Monday, November 27, 2006

TV is Dead

Over at Techcrunch, TV has been declared dead:

The key tipping point will be when a startup is able to distribute proper television content over the Internet legally. People will begin to abandon their cable tv subscriptions in favor of Internet distribution. MobiTV is in the best current position to do this - they have a ton of cash and are only a few deals away from being able to offer the equivalent of a cable television subscription over the Internet. And The Venice Project may also win. iTunes will continue to pursue their pay per show model, and that will also take market share.
I agree. Here's why: About five years ago, we gave up TV. Recently, we got it back with the flat-screen craze. What have we done? We have watched movies and certain sporting events. Otherwise, forget it! The news I get online is better, more complete, less biased, and more varied. Plus, I can read it when I want to. TV, unless I pay an insane amount of money for cable and TiVo, must be watched at certain times--for content I pay for handsomely. What? I don't think so.
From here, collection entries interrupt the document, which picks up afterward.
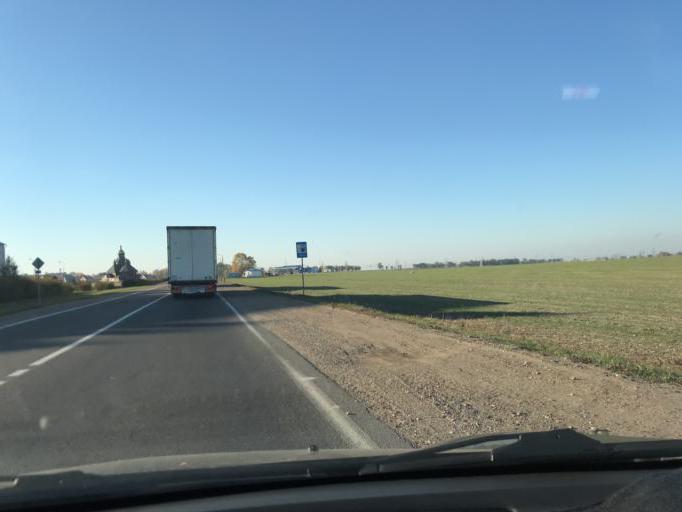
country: BY
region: Minsk
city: Slutsk
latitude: 53.0471
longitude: 27.5683
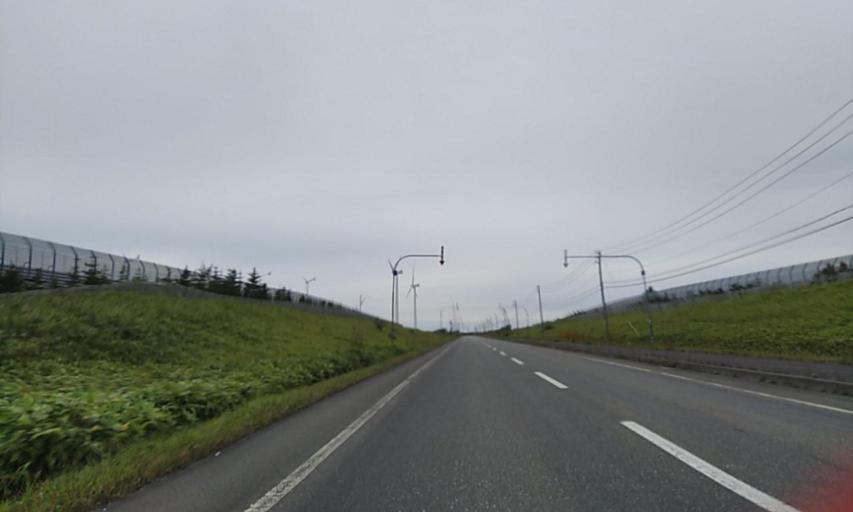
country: JP
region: Hokkaido
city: Makubetsu
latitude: 45.2884
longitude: 142.2156
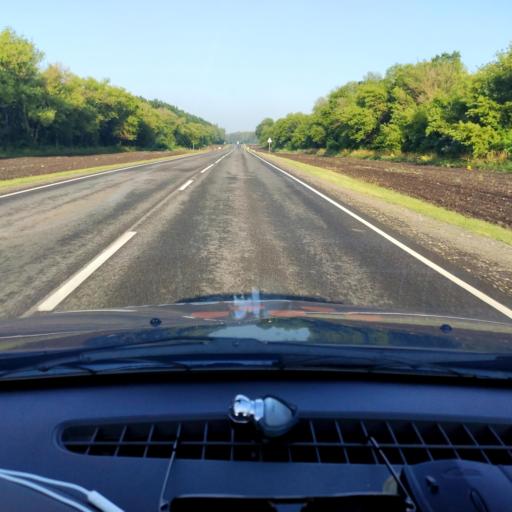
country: RU
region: Orjol
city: Livny
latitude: 52.4343
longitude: 37.8701
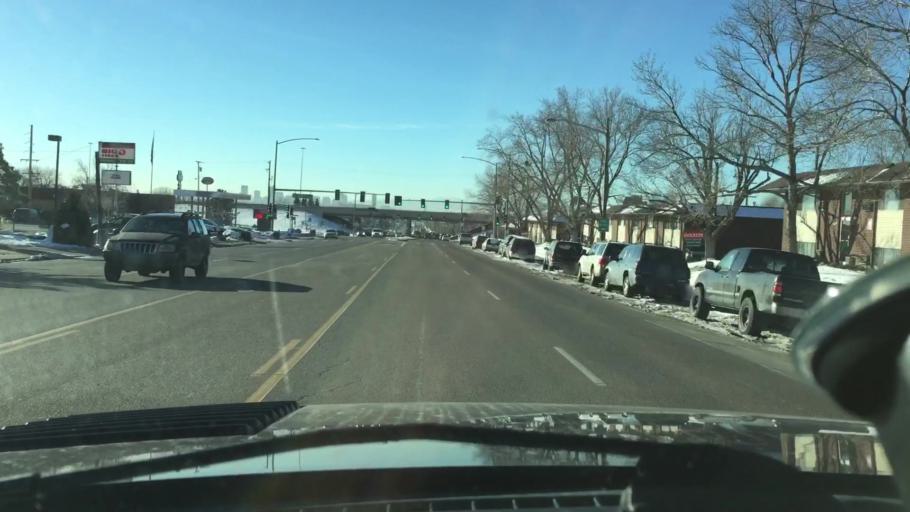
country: US
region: Colorado
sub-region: Adams County
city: Sherrelwood
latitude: 39.8335
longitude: -105.0062
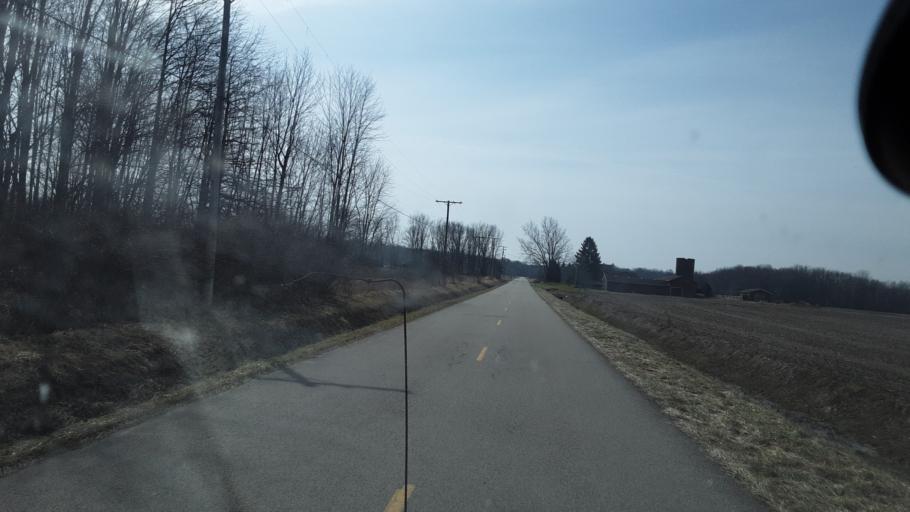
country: US
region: Ohio
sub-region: Ashtabula County
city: Jefferson
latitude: 41.7552
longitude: -80.7415
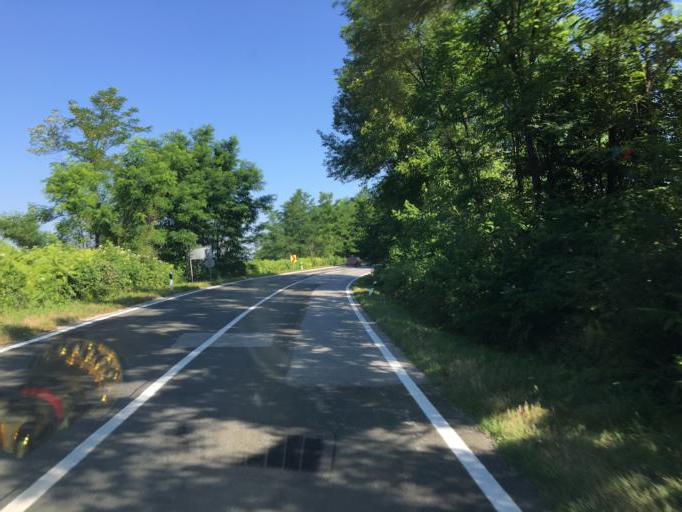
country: HR
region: Karlovacka
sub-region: Grad Karlovac
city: Slunj
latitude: 45.2540
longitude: 15.5536
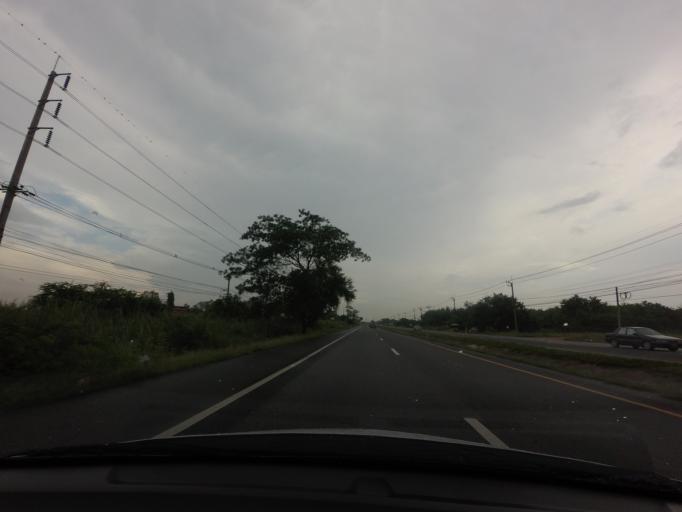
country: TH
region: Bangkok
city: Nong Chok
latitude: 13.8105
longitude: 100.9167
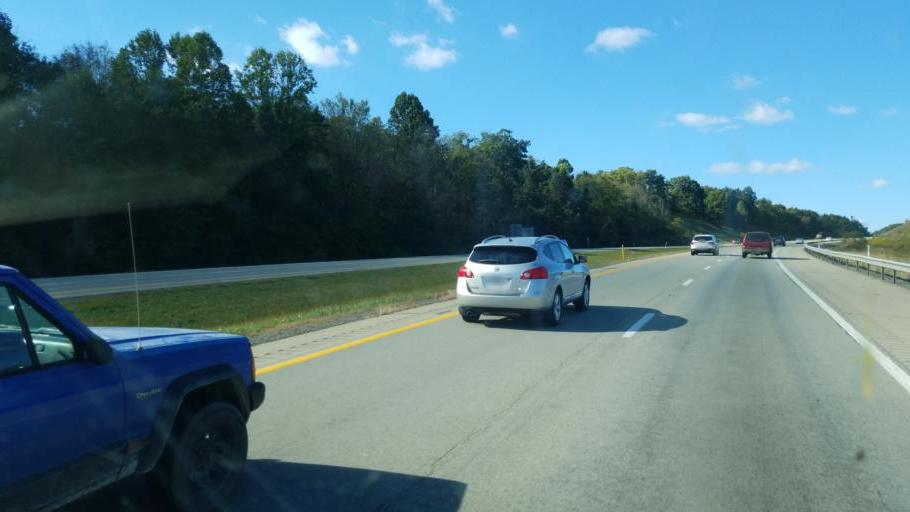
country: US
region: Pennsylvania
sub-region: Greene County
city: Morrisville
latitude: 39.8320
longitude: -80.1109
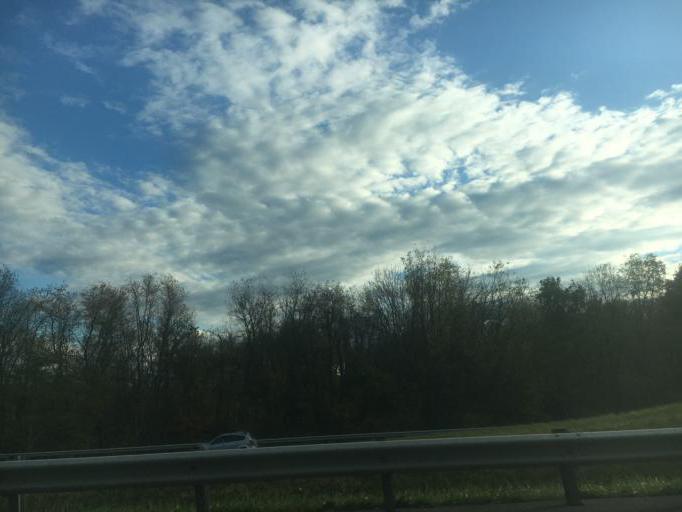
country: US
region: Virginia
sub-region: Washington County
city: Emory
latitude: 36.7695
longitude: -81.8085
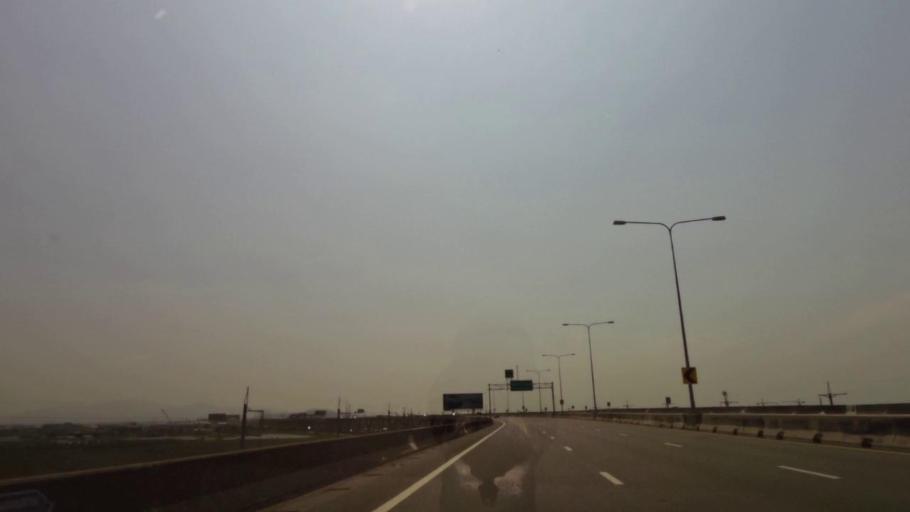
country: TH
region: Chachoengsao
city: Bang Pakong
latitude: 13.4667
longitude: 100.9965
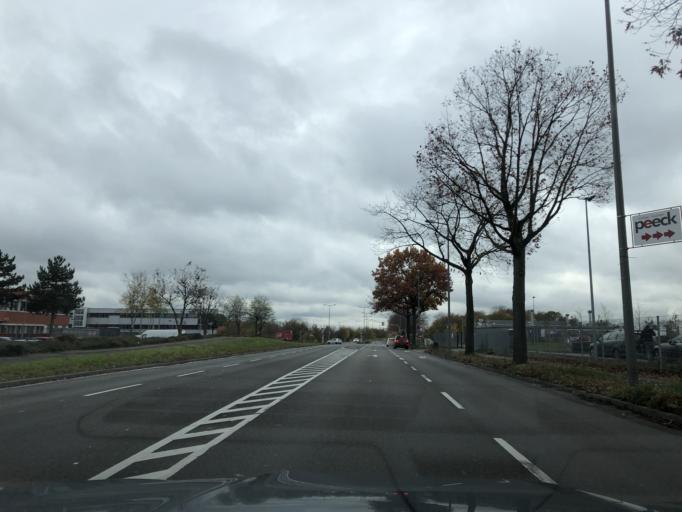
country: DE
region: Hesse
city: Viernheim
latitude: 49.5129
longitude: 8.5566
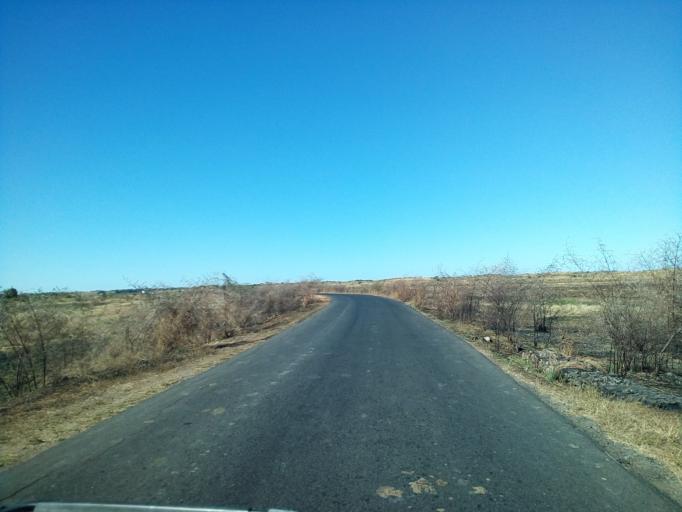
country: MG
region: Boeny
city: Marovoay
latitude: -16.0102
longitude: 46.7013
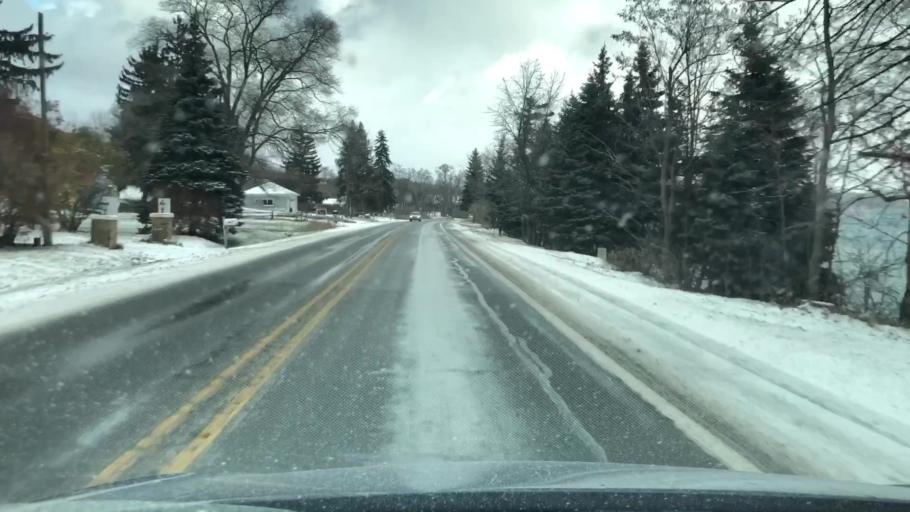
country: US
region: Michigan
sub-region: Grand Traverse County
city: Traverse City
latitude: 44.8147
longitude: -85.5582
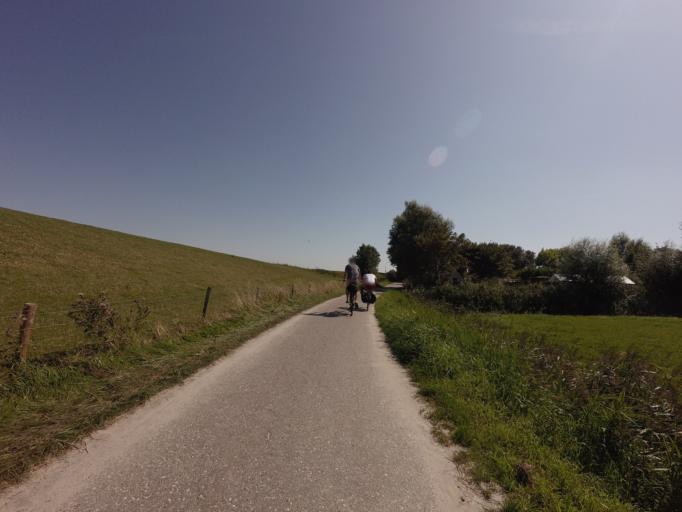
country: NL
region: Friesland
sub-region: Gemeente Dongeradeel
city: Anjum
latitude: 53.3977
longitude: 6.1040
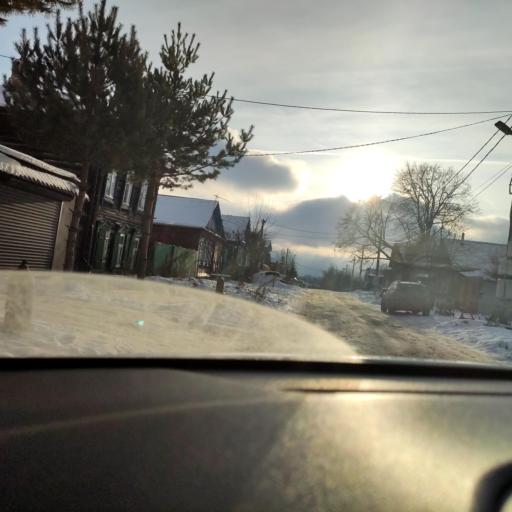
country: RU
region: Tatarstan
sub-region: Gorod Kazan'
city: Kazan
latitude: 55.7936
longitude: 49.0594
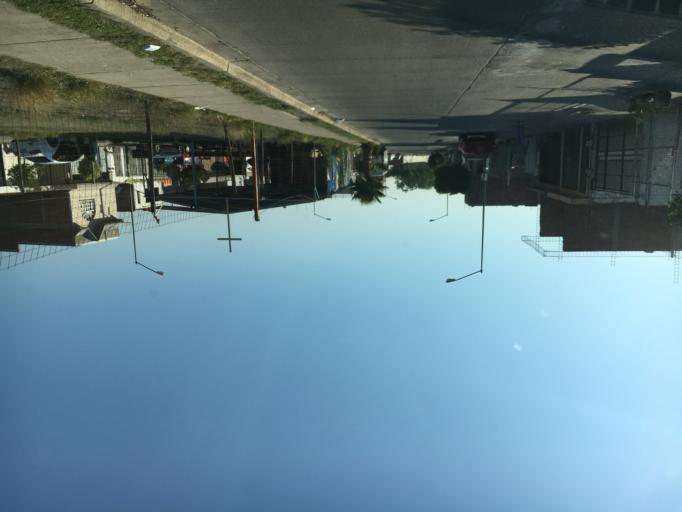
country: MX
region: Guanajuato
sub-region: Leon
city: Fraccionamiento Paraiso Real
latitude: 21.1031
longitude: -101.6074
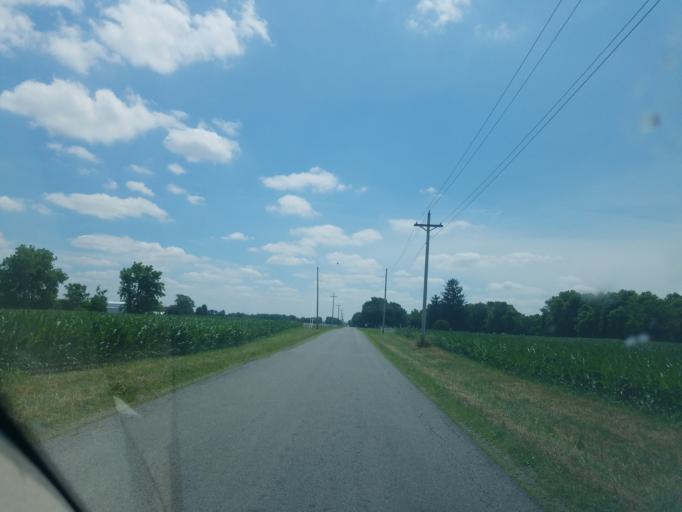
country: US
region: Ohio
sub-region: Wyandot County
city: Carey
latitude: 40.9515
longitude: -83.5134
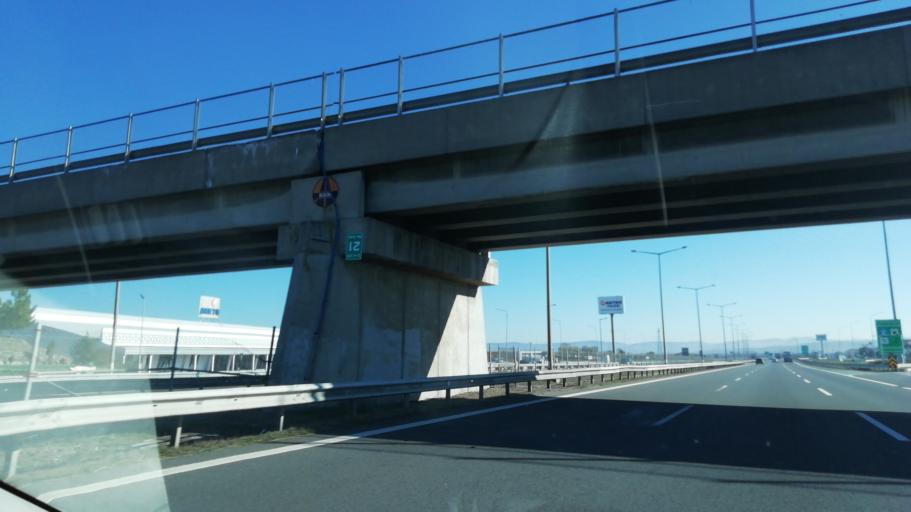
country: TR
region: Bolu
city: Dortdivan
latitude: 40.7509
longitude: 32.0805
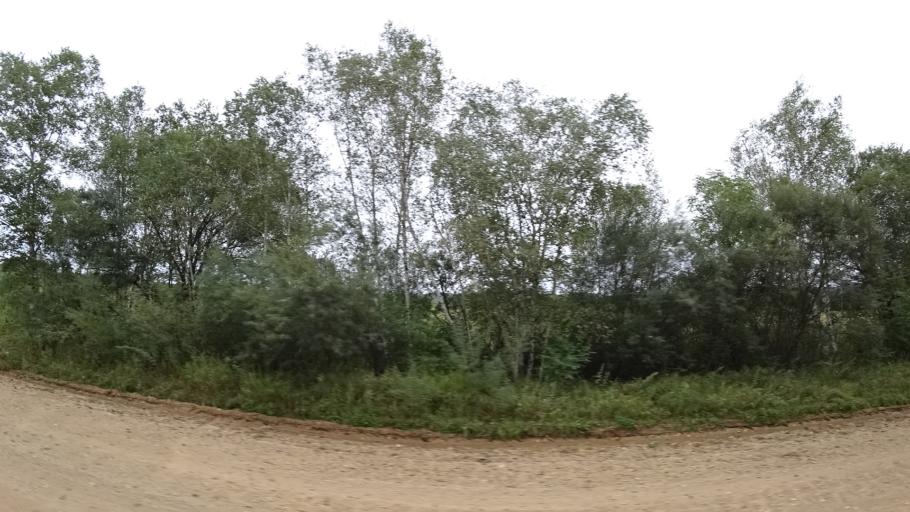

If I'm going to pay, it's going to be my way. For example, I really enjoy Battle Star Galactica (nerd alert), but don't want to waste time with commercials and story-line disruption. I buy the season at the end and watch it in order, on my time.

For extra perks and if the technology was easier, I'd download it, too. TV is dead--especially as younger people grow up relying on media content they master.

1 comment:

Anonymous said...

Yea, People also like to watch their TV shows on 52 inch sets in High Def. So far YouTube can't do that. And with PVRs & video on demand people can pretty much watch what they want when they want and in High Def.